Every entry must be repeated exactly. Exclude all pictures.
+++ TASK INPUTS
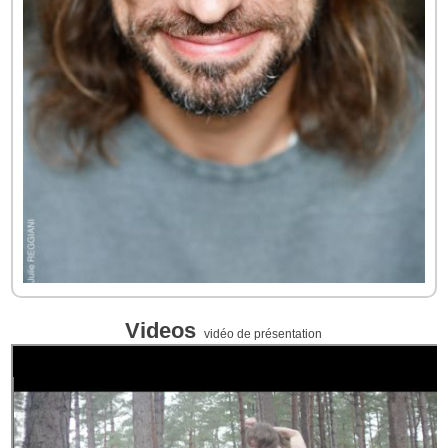
Videos
vidéo de présentation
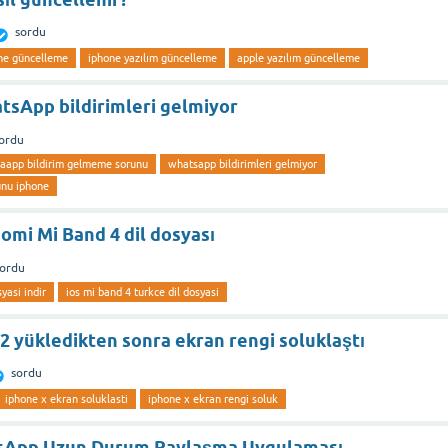
sordu
ne güncelleme
iphone yazılım güncelleme
apple yazılım güncelleme
tsApp bildirimleri gelmiyor
ordu
aapp bildirim gelmeme sorunu
whatsapp bildirimleri gelmiyor
unu iphone
aomi Mi Band 4 dil dosyası
sordu
yasi indir
ios mi band 4 turkce dil dosyasi
2 yükledikten sonra ekran rengi soluklaştı
sordu
iphone x ekran soluklasti
iphone x ekran rengi soluk
sApp Uzun Durum Paylaşma Uygulaması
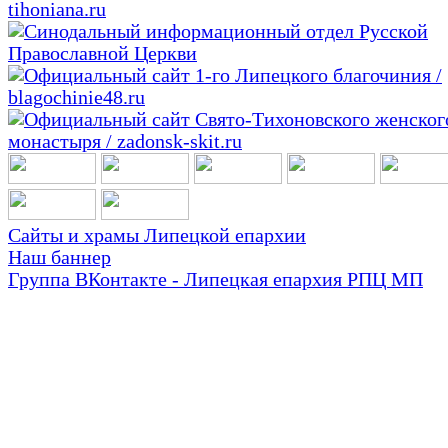
Сайты и храмы Липецкой епархии
Наш баннер
Группа ВКонтакте - Липецкая епархия РПЦ МП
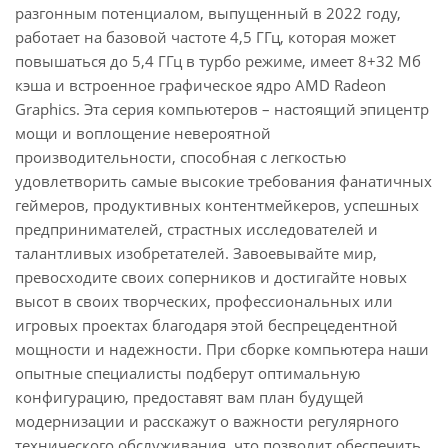
разгонным потенциалом, выпущенный в 2022 году,
работает на базовой частоте 4,5 ГГц, которая может
повышаться до 5,4 ГГц в турбо режиме, имеет 8+32 Мб
кэша и встроенное графическое ядро AMD Radeon
Graphics. Эта серия компьютеров – настоящий эпицентр
мощи и воплощение невероятной
производительности, способная с легкостью
удовлетворить самые высокие требования фанатичных
геймеров, продуктивных контентмейкеров, успешных
предпринимателей, страстных исследователей и
талантливых изобретателей. Завоевывайте мир,
превосходите своих соперников и достигайте новых
высот в своих творческих, профессиональных или
игровых проектах благодаря этой беспрецедентной
мощности и надежности. При сборке компьютера наши
опытные специалисты подберут оптимальную
конфигурацию, предоставят вам план будущей
модернизации и расскажут о важности регулярного
технического обслуживания, что позволит обеспечить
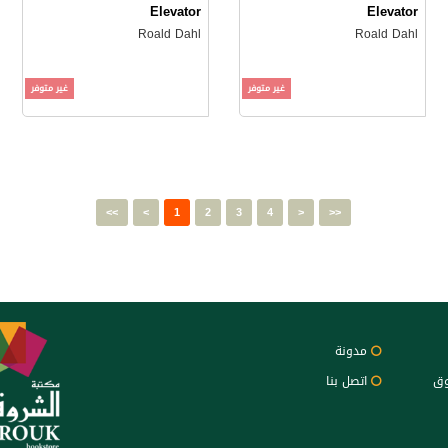
Elevator
Elevator
Roald Dahl
Roald Dahl
غير متوفر
غير متوفر
<<
<
1
2
3
4
>
>>
مدونة
وق
اتصل بنا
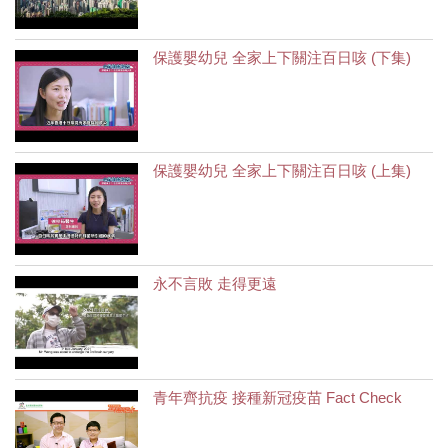
保護嬰幼兒 全家上下關注百日咳 (下集)
保護嬰幼兒 全家上下關注百日咳 (上集)
永不言敗 走得更遠
青年齊抗疫 接種新冠疫苗 Fact Check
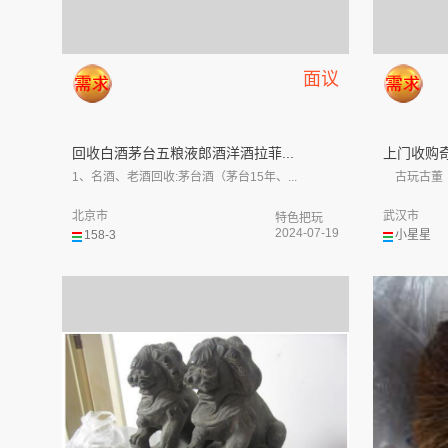
面议
回收白酒茅台五粮液郎酒洋酒拉菲...
上门收购奇
1、名酒、老酒回收:茅台酒（茅台15年、...
古玩古董（
北京市
武汉市
特色把玩
2024-07-19
158-3
小星星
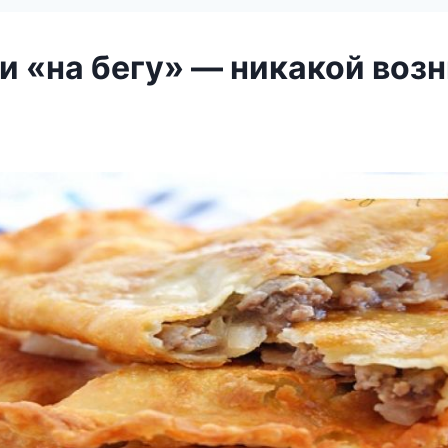
 «на бегу» — никакой возн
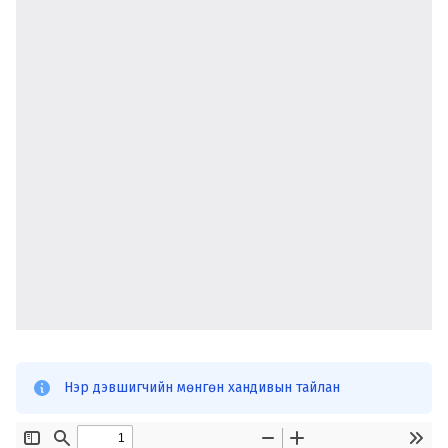
Нэр дэвшигчийн мөнгөн хандивын тайлан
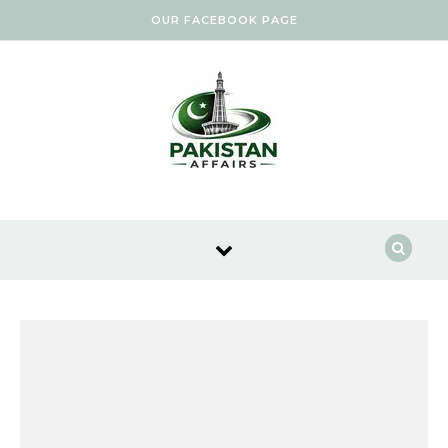
Skip to content
OUR FACEBOOK PAGE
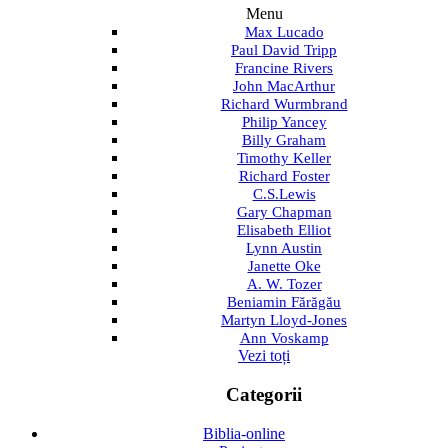
Menu
Max Lucado
Paul David Tripp
Francine Rivers
John MacArthur
Richard Wurmbrand
Philip Yancey
Billy Graham
Timothy Keller
Richard Foster
C.S.Lewis
Gary Chapman
Elisabeth Elliot
Lynn Austin
Janette Oke
A. W. Tozer
Beniamin Fărăgău
Martyn Lloyd-Jones
Ann Voskamp
Vezi toți
Categorii
Biblia-online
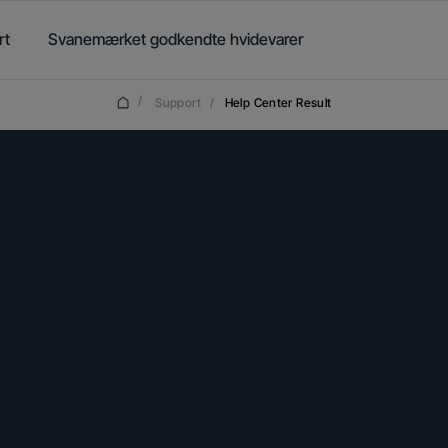
rt
Svanemærket godkendte hvidevarer
/
Support
/
Help Center Result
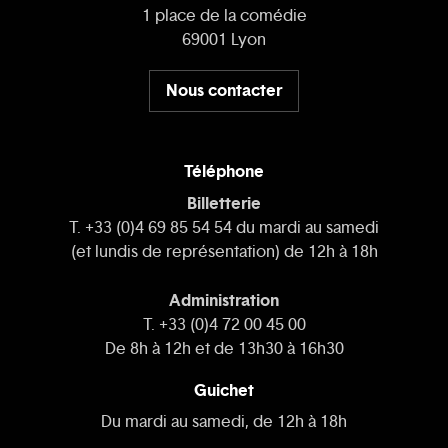
1 place de la comédie
69001 Lyon
Nous contacter
Téléphone
Billetterie
T. +33 (0)4 69 85 54 54 du mardi au samedi
(et lundis de représentation) de 12h à 18h
Administration
T. +33 (0)4 72 00 45 00
De 8h à 12h et de 13h30 à 16h30
Guichet
Du mardi au samedi, de 12h à 18h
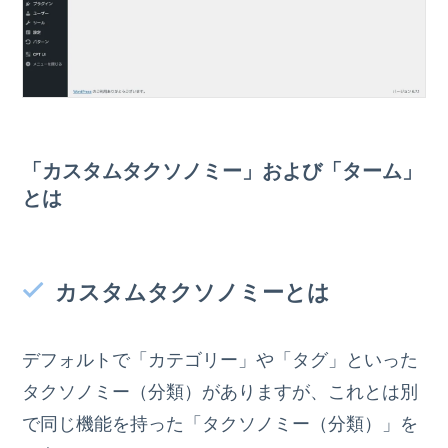
「カスタムタクソノミー」および「ターム」
とは
カスタムタクソノミーとは
デフォルトで「カテゴリー」や「タグ」といった
タクソノミー（分類）がありますが、これとは別
で同じ機能を持った「タクソノミー（分類）」を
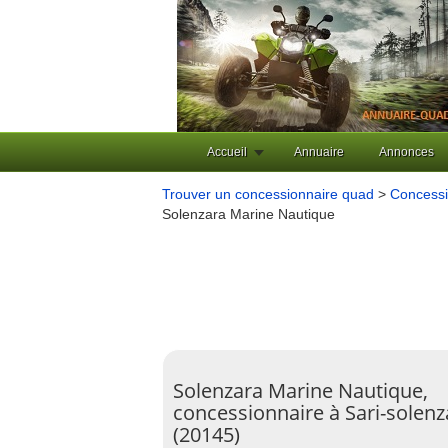
Accueil
Annuaire
Annonces
Trouver un concessionnaire quad
>
Concessi
Solenzara Marine Nautique
Solenzara Marine Nautique,
concessionnaire à Sari-solenz
(20145)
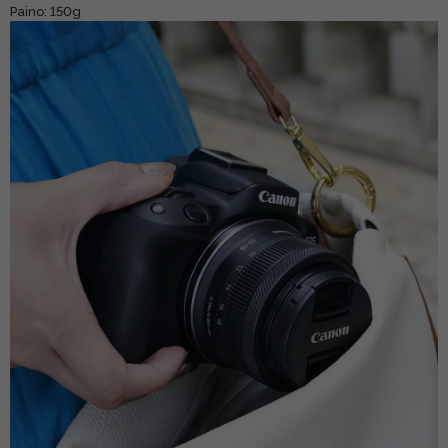
Paino: 150g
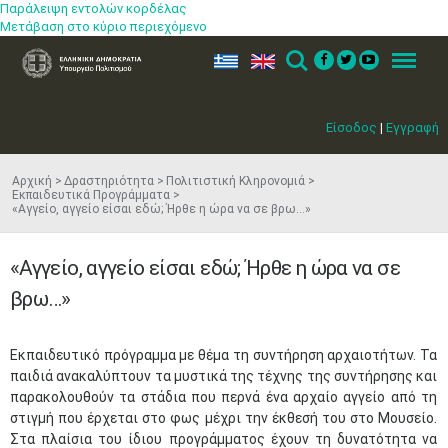
Παράλειψη εντολών κορδέλας
Μετάβαση στο κύριο περιεχόμενο
ελ
en
Search
Menu
Είσοδος
|
Εγγραφή
Αρχική
Δραστηριότητα
Πολιτιστική Κληρονομιά
Εκπαιδευτικά Προγράμματα
«Αγγείο, αγγείο είσαι εδώ; Ήρθε η ώρα να σε βρω…»
«Αγγείο, αγγείο είσαι εδώ; Ήρθε η ώρα να σε
βρω…»
Εκπαιδευτικό πρόγραμμα με θέμα τη συντήρηση αρχαιοτήτων. Τα
παιδιά ανακαλύπτουν τα μυστικά της τέχνης της συντήρησης και
παρακολουθούν τα στάδια που περνά ένα αρχαίο αγγείο από τη
στιγμή που έρχεται στο φως μέχρι την έκθεσή του στο Μουσείο.
Στα πλαίσια του ίδιου προγράμματος έχουν τη δυνατότητα να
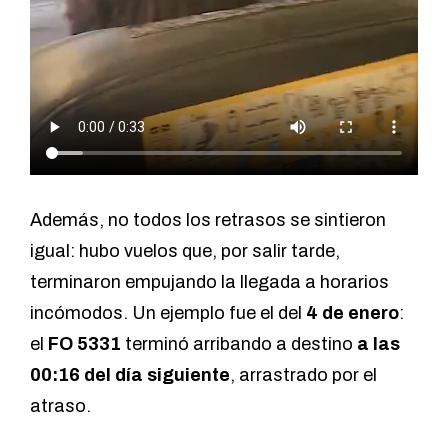
Además, no todos los retrasos se sintieron
igual: hubo vuelos que, por salir tarde,
terminaron empujando la llegada a horarios
incómodos. Un ejemplo fue el del
4 de enero
:
el
FO 5331
terminó arribando a destino
a las
00:16 del día siguiente
, arrastrado por el
atraso.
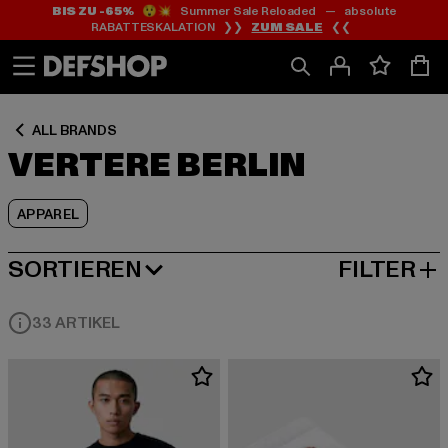
BIS ZU -65%
😲💥 Summer Sale Reloaded — absolute
Zum
Zum
Zum
RABATTESKALATION ❯❯
ZUM SALE
❮❮
Inhalt
Fußzeile
Produktraster
springen
springen
springen
ALL BRANDS
VERTERE BERLIN
APPAREL
SORTIEREN
FILTER
BELIEBTESTE
33 ARTIKEL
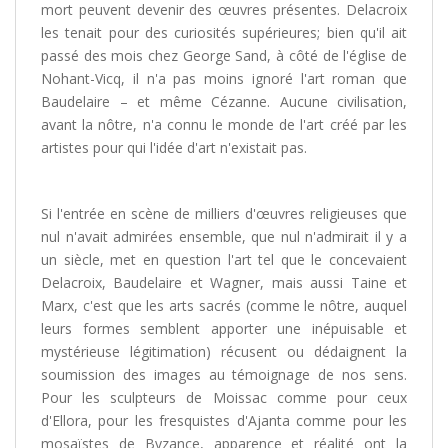
mort peuvent devenir des œuvres présentes. Delacroix
les tenait pour des curiosités supérieures; bien qu'il ait
passé des mois chez George Sand, à côté de l'église de
Nohant-Vicq, il n'a pas moins ignoré l'art roman que
Baudelaire – et même Cézanne. Aucune civilisation,
avant la nôtre, n'a connu le monde de l'art créé par les
artistes pour qui l'idée d'art n'existait pas.
Si l'entrée en scène de milliers d'œuvres religieuses que
nul n'avait admirées ensemble, que nul n'admirait il y a
un siècle, met en question l'art tel que le concevaient
Delacroix, Baudelaire et Wagner, mais aussi Taine et
Marx, c'est que les arts sacrés (comme le nôtre, auquel
leurs formes semblent apporter une inépuisable et
mystérieuse légitimation) récusent ou dédaignent la
soumission des images au témoignage de nos sens.
Pour les sculpteurs de Moissac comme pour ceux
d'Ellora, pour les fresquistes d'Ajanta comme pour les
mosaïstes de Byzance, apparence et réalité ont la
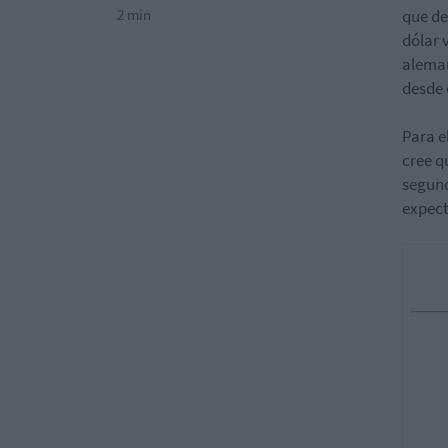
2 min
que de
dólar 
aleman
desde 
Para e
cree q
segund
expecta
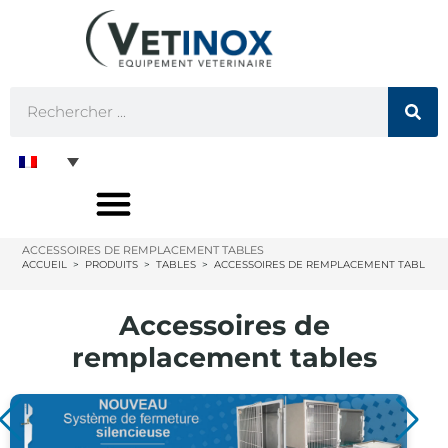
ACCESSOIRES DE REMPLACEMENT TABLES
ACCUEIL
>
PRODUITS
>
TABLES
>
ACCESSOIRES DE REMPLACEMENT TABLES
Accessoires de
remplacement tables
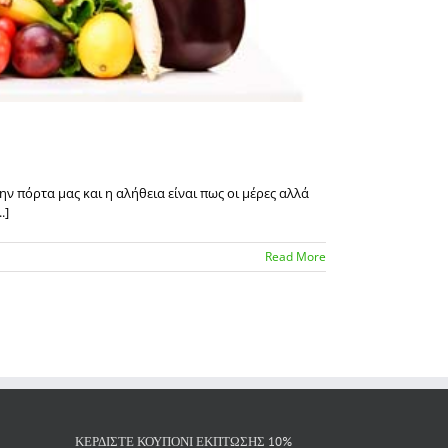
ν πόρτα μας και η αλήθεια είναι πως οι μέρες αλλά
.]
Read More
ΚΕΡΔΙΣΤΕ ΚΟΥΠΟΝΙ ΕΚΠΤΩΣΗΣ 10%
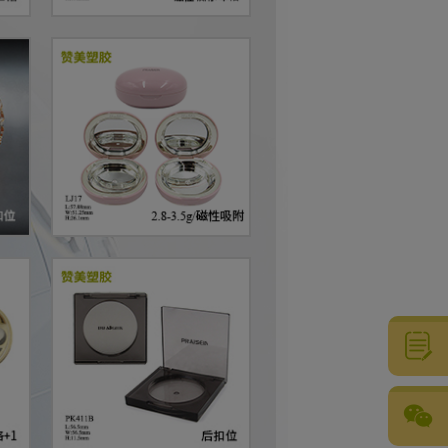
粤公网安备44051102001073号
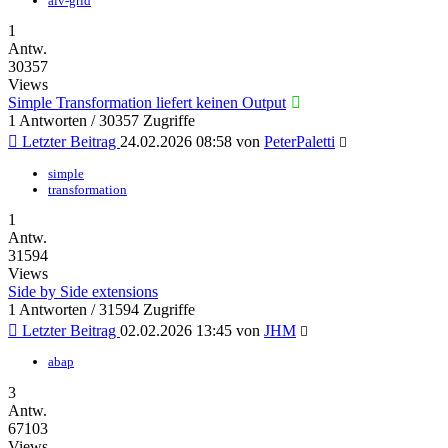
alv-grid
1
Antw.
30357
Views
Simple Transformation liefert keinen Output
1 Antworten / 30357 Zugriffe
Letzter Beitrag
24.02.2026 08:58
von
PeterPaletti
simple
transformation
1
Antw.
31594
Views
Side by Side extensions
1 Antworten / 31594 Zugriffe
Letzter Beitrag
02.02.2026 13:45
von
JHM
abap
3
Antw.
67103
Views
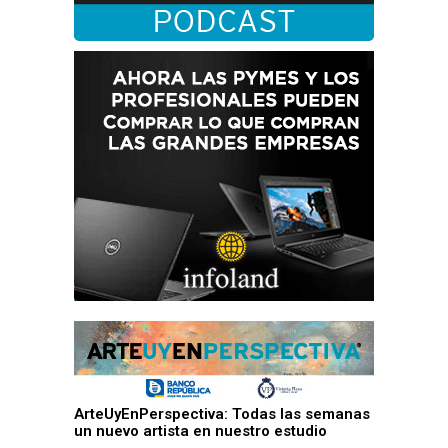
ArteUyEnPerspectiva: Todas las semanas
un nuevo artista en nuestro estudio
++++++
▶ WRITTEN ANSWER
Videos
vidéo de présentation
sordu
ne güncelleme
iphone yazılım güncelleme
apple yazılım güncelleme
tsApp bildirimleri gelmiyor
ordu
aapp bildirim gelmeme sorunu
whatsapp bildirimleri gelmiyor
unu iphone
aomi Mi Band 4 dil dosyası
sordu
yasi indir
ios mi band 4 turkce dil dosyasi
2 yükledikten sonra ekran rengi soluklaştı
sordu
iphone x ekran soluklasti
iphone x ekran rengi soluk
sApp Uzun Durum Paylaşma Uygulaması
Сайты и храмы Липецкой епархии
Наш баннер
Группа ВКонтакте - Липецкая епархия РПЦ МП
разгонным потенциалом, выпущенный в 2022 году,
работает на базовой частоте 4,5 ГГц, которая может
повышаться до 5,4 ГГц в турбо режиме, имеет 8+32 Мб
кэша и встроенное графическое ядро AMD Radeon
Graphics. Эта серия компьютеров – настоящий эпицентр
мощи и воплощение невероятной
производительности, способная с легкостью
удовлетворить самые высокие требования фанатичных
геймеров, продуктивных контентмейкеров, успешных
предпринимателей, страстных исследователей и
талантливых изобретателей. Завоевывайте мир,
превосходите своих соперников и достигайте новых
высот в своих творческих, профессиональных или
игровых проектах благодаря этой беспрецедентной
мощности и надежности. При сборке компьютера наши
опытные специалисты подберут оптимальную
конфигурацию, предоставят вам план будущей
модернизации и расскажут о важности регулярного
технического обслуживания, что позволит обеспечить
Elevator
Elevator
Roald Dahl
Roald Dahl
غير متوفر
غير متوفر
<<
<
1
2
3
4
>
>>
مدونة
وق
اتصل بنا
保護嬰幼兒 全家上下關注百日咳 (下集)
保護嬰幼兒 全家上下關注百日咳 (上集)
永不言敗 走得更遠
青年齊抗疫 接種新冠疫苗 Fact Check
面议
回收白酒茅台五粮液郎酒洋酒拉菲...
上门收购奇
1、名酒、老酒回收:茅台酒（茅台15年、...
古玩古董（
北京市
武汉市
特色把玩
2024-07-19
158-3
小星星
 «на бегу» — никакой возн
Нэр дэвшигчийн мөнгөн хандивын тайлан
Skip to content
OUR FACEBOOK PAGE
Menu
Max Lucado
Paul David Tripp
Francine Rivers
John MacArthur
Richard Wurmbrand
Philip Yancey
Billy Graham
Timothy Keller
Richard Foster
C.S.Lewis
Gary Chapman
Elisabeth Elliot
Lynn Austin
Janette Oke
A. W. Tozer
Beniamin Fărăgău
Martyn Lloyd-Jones
Ann Voskamp
Vezi toți
Categorii
Biblia-online
rt
Svanemærket godkendte hvidevarer
/
Support
/
Help Center Result
1 place de la comédie
69001 Lyon
Nous contacter
Téléphone
Billetterie
T. +33 (0)4 69 85 54 54 du mardi au samedi
(et lundis de représentation) de 12h à 18h
Administration
T. +33 (0)4 72 00 45 00
De 8h à 12h et de 13h30 à 16h30
Guichet
Du mardi au samedi, de 12h à 18h
「カスタムタクソノミー」および「ターム」
とは
カスタムタクソノミーとは
デフォルトで「カテゴリー」や「タグ」といった
タクソノミー（分類）がありますが、これとは別
で同じ機能を持った「タクソノミー（分類）」を
Accueil
Annuaire
Annonces
Trouver un concessionnaire quad
>
Concessi
Solenzara Marine Nautique
Solenzara Marine Nautique,
concessionnaire à Sari-solenz
(20145)
Paino: 150g
Παράλειψη εντολών κορδέλας
Μετάβαση στο κύριο περιεχόμενο
ελ
en
Search
Menu
Είσοδος
|
Εγγραφή
Αρχική
Δραστηριότητα
Πολιτιστική Κληρονομιά
Εκπαιδευτικά Προγράμματα
«Αγγείο, αγγείο είσαι εδώ; Ήρθε η ώρα να σε βρω…»
«Αγγείο, αγγείο είσαι εδώ; Ήρθε η ώρα να σε
βρω…»
Εκπαιδευτικό πρόγραμμα με θέμα τη συντήρηση αρχαιοτήτων. Τα
παιδιά ανακαλύπτουν τα μυστικά της τέχνης της συντήρησης και
παρακολουθούν τα στάδια που περνά ένα αρχαίο αγγείο από τη
στιγμή που έρχεται στο φως μέχρι την έκθεσή του στο Μουσείο.
Στα πλαίσια του ίδιου προγράμματος έχουν τη δυνατότητα να
Además, no todos los retrasos se sintieron
igual: hubo vuelos que, por salir tarde,
terminaron empujando la llegada a horarios
incómodos. Un ejemplo fue el del
4 de enero
:
el
FO 5331
terminó arribando a destino
a las
00:16 del día siguiente
, arrastrado por el
atraso.
BIS ZU -65%
😲💥 Summer Sale Reloaded — absolute
Zum
Zum
Zum
RABATTESKALATION ❯❯
ZUM SALE
❮❮
Inhalt
Fußzeile
Produktraster
springen
springen
springen
ALL BRANDS
VERTERE BERLIN
APPAREL
SORTIEREN
FILTER
BELIEBTESTE
33 ARTIKEL
mort peuvent devenir des œuvres présentes. Delacroix
les tenait pour des curiosités supérieures; bien qu'il ait
passé des mois chez George Sand, à côté de l'église de
Nohant-Vicq, il n'a pas moins ignoré l'art roman que
Baudelaire – et même Cézanne. Aucune civilisation,
avant la nôtre, n'a connu le monde de l'art créé par les
artistes pour qui l'idée d'art n'existait pas.
Si l'entrée en scène de milliers d'œuvres religieuses que
nul n'avait admirées ensemble, que nul n'admirait il y a
un siècle, met en question l'art tel que le concevaient
Delacroix, Baudelaire et Wagner, mais aussi Taine et
Marx, c'est que les arts sacrés (comme le nôtre, auquel
leurs formes semblent apporter une inépuisable et
mystérieuse légitimation) récusent ou dédaignent la
soumission des images au témoignage de nos sens.
Pour les sculpteurs de Moissac comme pour ceux
d'Ellora, pour les fresquistes d'Ajanta comme pour les
mosaïstes de Byzance, apparence et réalité ont la
2 min
que de
dólar 
aleman
desde 
Para e
cree q
segund
expecta
ACCESSOIRES DE REMPLACEMENT TABLES
ACCUEIL
>
PRODUITS
>
TABLES
>
ACCESSOIRES DE REMPLACEMENT TABLES
Accessoires de
remplacement tables
ν πόρτα μας και η αλήθεια είναι πως οι μέρες αλλά
.]
Read More
ΚΕΡΔΙΣΤΕ ΚΟΥΠΟΝΙ ΕΚΠΤΩΣΗΣ 10%
粤公网安备44051102001073号
alv-grid
1
Antw.
30357
Views
Simple Transformation liefert keinen Output
1 Antworten / 30357 Zugriffe
Letzter Beitrag
24.02.2026 08:58
von
PeterPaletti
simple
transformation
1
Antw.
31594
Views
Side by Side extensions
1 Antworten / 31594 Zugriffe
Letzter Beitrag
02.02.2026 13:45
von
JHM
abap
3
Antw.
67103
Views
ArteUyEnPerspectiva: Todas las semanas
un nuevo artista en nuestro estudio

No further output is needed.